**Your goal**
Extract every line below that contains the word "nodes".

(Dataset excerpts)
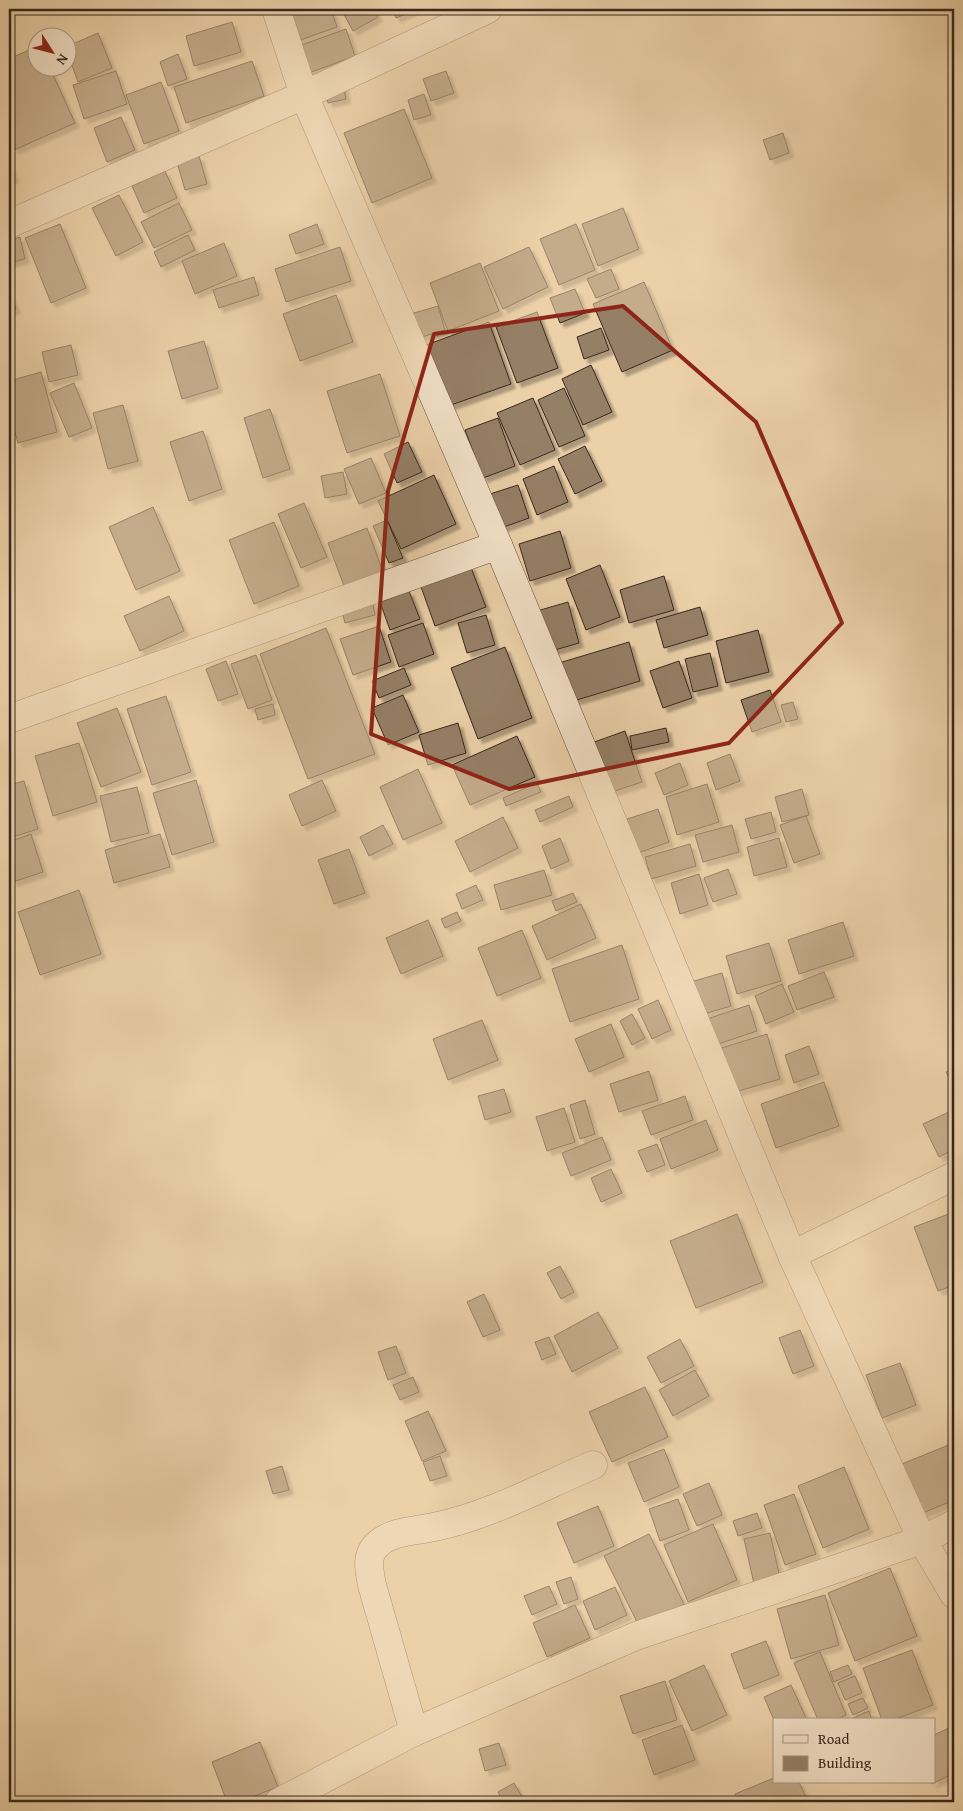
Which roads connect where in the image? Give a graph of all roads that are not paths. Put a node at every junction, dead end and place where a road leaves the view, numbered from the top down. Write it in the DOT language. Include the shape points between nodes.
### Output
graph roads {
  1 [pos="276,9"];
  2 [pos="488,9"];
  3 [pos="304,94"];
  4 [pos="9,224"];
  5 [pos="498,545"];
  6 [pos="9,719"];
  7 [pos="954,1176"];
  8 [pos="792,1255"];
  9 [pos="594,1465"];
  10 [pos="954,1524"];
  11 [pos="922,1540"];
  12 [pos="954,1594"];
  13 [pos="414,1732"];
  14 [pos="279,1802"];
  1 -- 3 [label="street"];
  2 -- 3 [label="street"];
  3 -- 4 [label="street"];
  3 -- 5 [label="street"];
  5 -- 6 [label="street"];
  5 -- 8 [label="street"];
  7 -- 8 [label="street"];
  8 -- 11 [label="street"];
  9 -- 13 [label="street" via="464,1521 388,1536 374,1548 369,1569 372,1585"];
  10 -- 11 [label="street"];
  11 -- 12 [label="street"];
  11 -- 13 [label="street" via="636,1636"];
  13 -- 14 [label="street"];
}
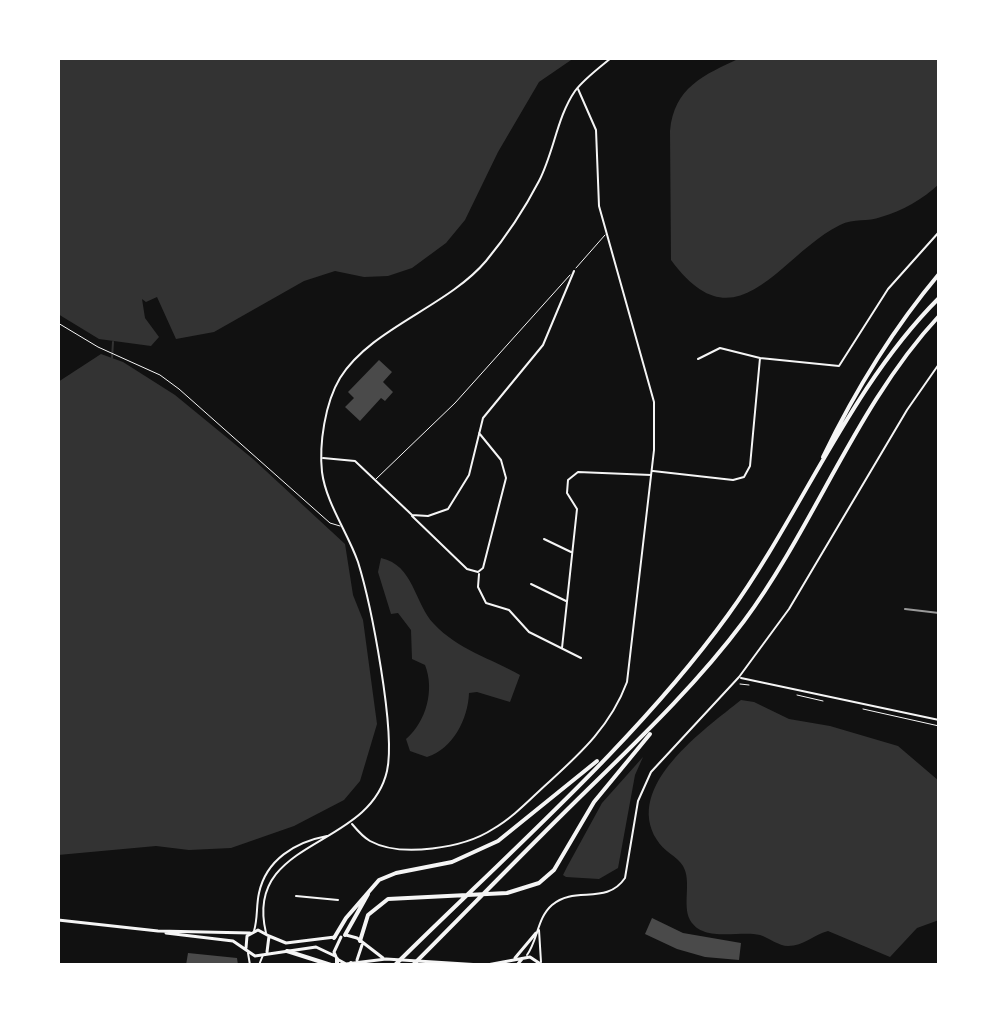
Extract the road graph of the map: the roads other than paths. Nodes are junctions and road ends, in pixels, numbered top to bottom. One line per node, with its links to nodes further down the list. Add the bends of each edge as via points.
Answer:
1 (611, 58): 2 (street)
2 (577, 88): 4 (street, via 596,130); 14 (street, via 539,181 485,262 345,371 329,405)
3 (939, 232): 10 (street, via 888,289 839,366)
4 (605, 235): 5 (lane); 16 (street, via 654,398)
5 (574, 271): 13 (street, via 543,345 483,418); 17 (lane, via 455,403)
6 (939, 274): 15 (highway, via 876,360)
7 (939, 298): 15 (highway, via 882,368)
8 (939, 316): 28 (highway, via 882,394 764,592)
9 (58, 323): 19 (lane, via 160,375 330,523)
10 (760, 358): 11 (street, via 720,348); 16 (street, via 750,466 744,477)
11 (698, 359)
12 (939, 364): 27 (street, via 791,608)
13 (479, 433): 18 (street, via 469,475 453,504 435,515); 22 (street, via 501,460 506,478 486,564)
14 (323, 458): 17 (street, via 355,461); 19 (street, via 324,477)
15 (817, 470): 30 (highway, via 729,613)
16 (651, 473): 21 (street, via 578,472 571,477 567,493 577,509); 31 (street, via 630,669 618,702 595,738 505,821 475,839 443,848 406,848 371,841)
17 (376, 479): 18 (street)
18 (412, 515): 22 (street, via 467,569)
19 (342, 527): 31 (street, via 364,586 380,673 387,769 378,793)
20 (544, 539): 21 (street)
21 (572, 552): 24 (street)
22 (478, 572): 25 (street, via 486,603 509,610 529,632)
23 (531, 584): 24 (street)
24 (567, 601): 25 (street)
25 (562, 648): 26 (street)
26 (581, 658)
27 (739, 677): 29 (street); 38 (street, via 642,787 630,865 621,884 605,895 559,900)
28 (686, 692): 43 (highway, via 603,791 554,870 539,883 508,893 381,902 368,915); 57 (highway)
29 (939, 720)
30 (623, 738): 33 (highway, via 506,837 464,858); 56 (highway)
31 (352, 824): 32 (street)
32 (332, 835): 39 (street, via 293,846 272,868 259,892); 40 (street, via 295,854 277,871 266,900)
33 (384, 879): 41 (highway); 42 (highway, via 367,892)
34 (296, 896): 35 (street)
35 (338, 900)
36 (58, 920): 37 (main road)
37 (158, 931): 39 (main road); 44 (main road, via 233,941)
38 (537, 931): 47 (main road); 48 (street); 53 (street)
39 (252, 932): 40 (main road); 44 (main road)
40 (268, 934): 42 (main road, via 286,943); 46 (main road)
41 (343, 936): 42 (main road); 43 (main road); 50 (main road, via 335,943)
42 (334, 938)
43 (361, 943): 49 (main road); 51 (main road, via 361,954)
44 (247, 950): 46 (main road); 54 (street)
45 (287, 951): 46 (main road); 50 (highway); 50 (main road, via 316,947)
46 (266, 953): 55 (street)
47 (515, 958): 48 (main road); 59 (main road)
48 (524, 958): 53 (main road); 60 (main road)
49 (386, 959): 51 (main road); 52 (main road)
50 (335, 961): 51 (main road)
51 (352, 963)
52 (428, 964): 58 (main road)
53 (541, 964)
54 (250, 965)
55 (259, 965)
56 (395, 965)
57 (413, 965)
58 (481, 965)
59 (487, 965)
60 (517, 965)

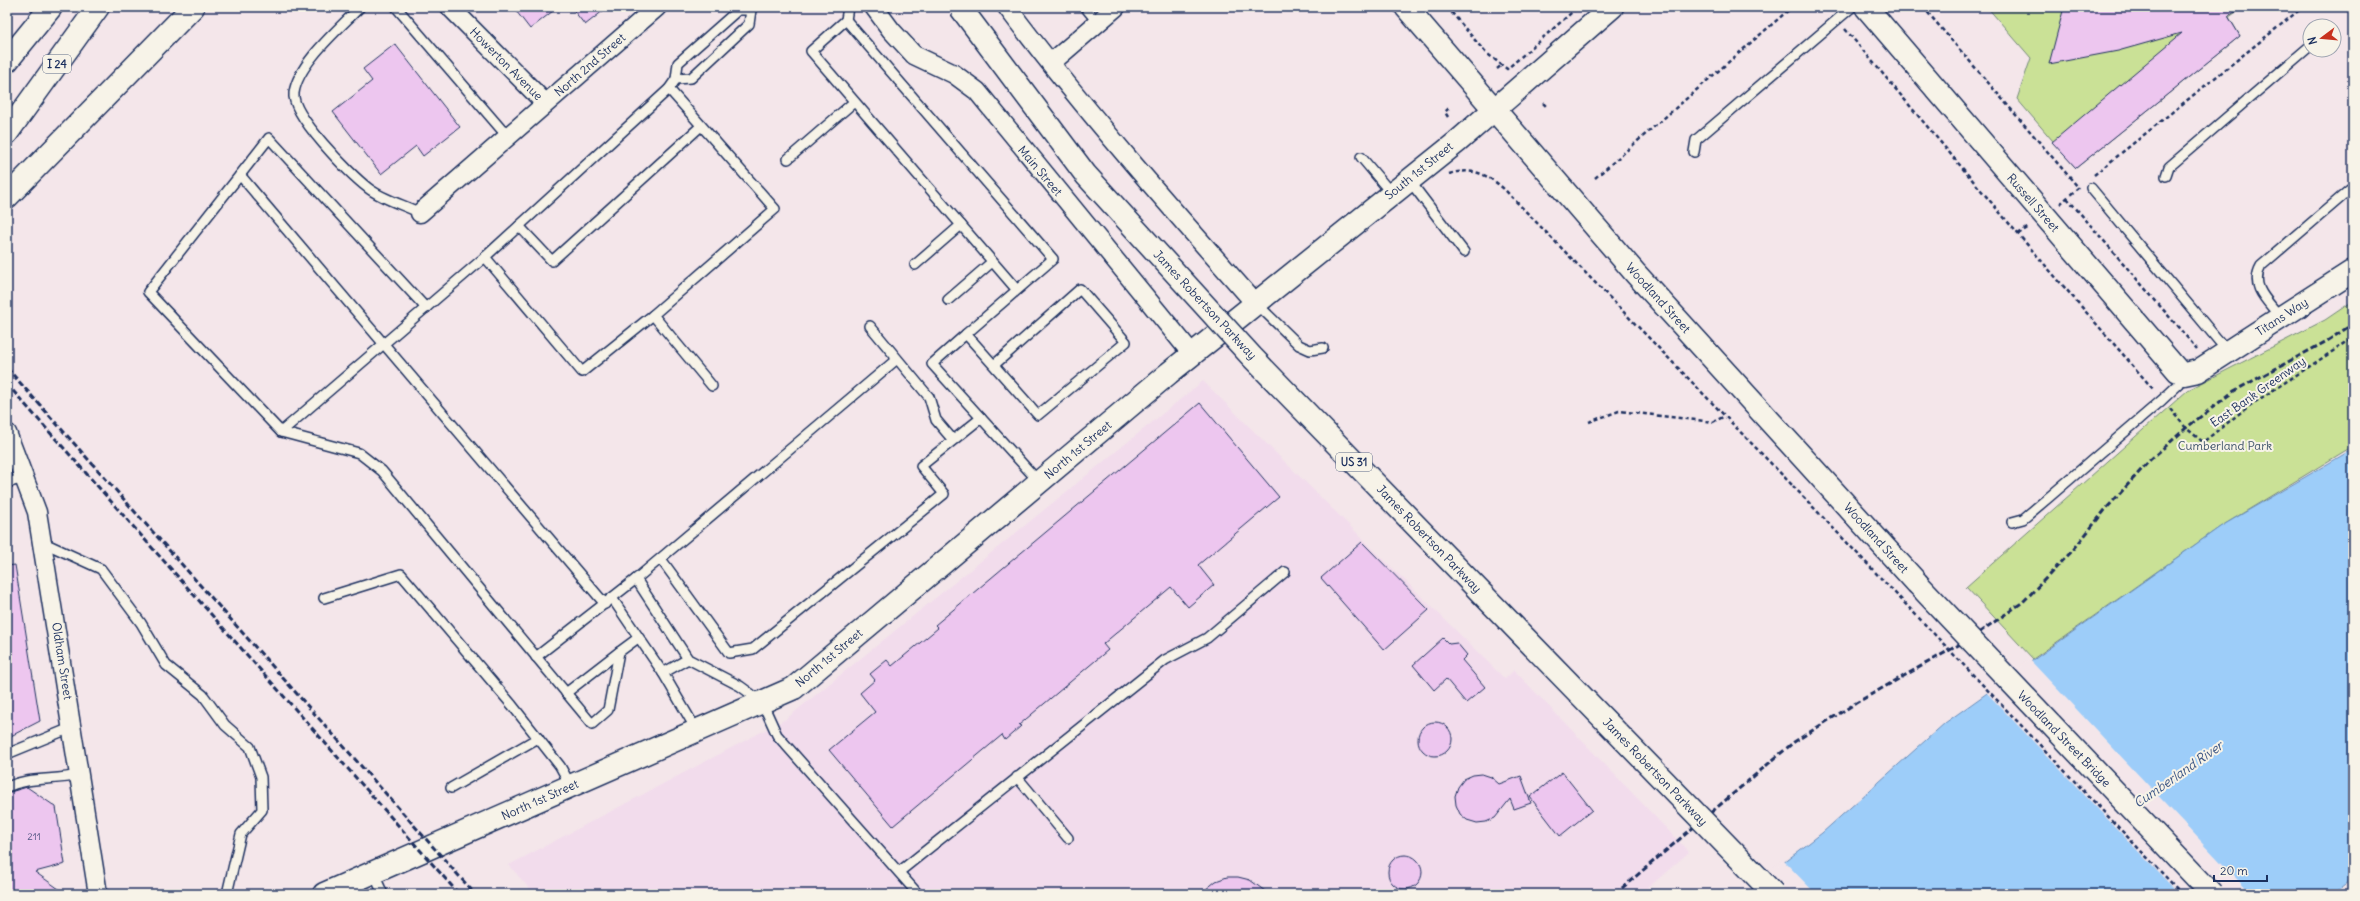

**Completed task**
Which roads connect where in the image? Give a graph of all roads that are not paths. Put a node at every junction, dead end and place where a road leaves the view, numbered from the top down. Write it in the DOT language. Include the shape points between nodes.
Extract the road graph of the map: the roads other than paths. Nodes are junctions and road ends, in pixels, numbered top to bottom. One line per node, with its links to nodes further down the list. Add the bends of each edge as via points.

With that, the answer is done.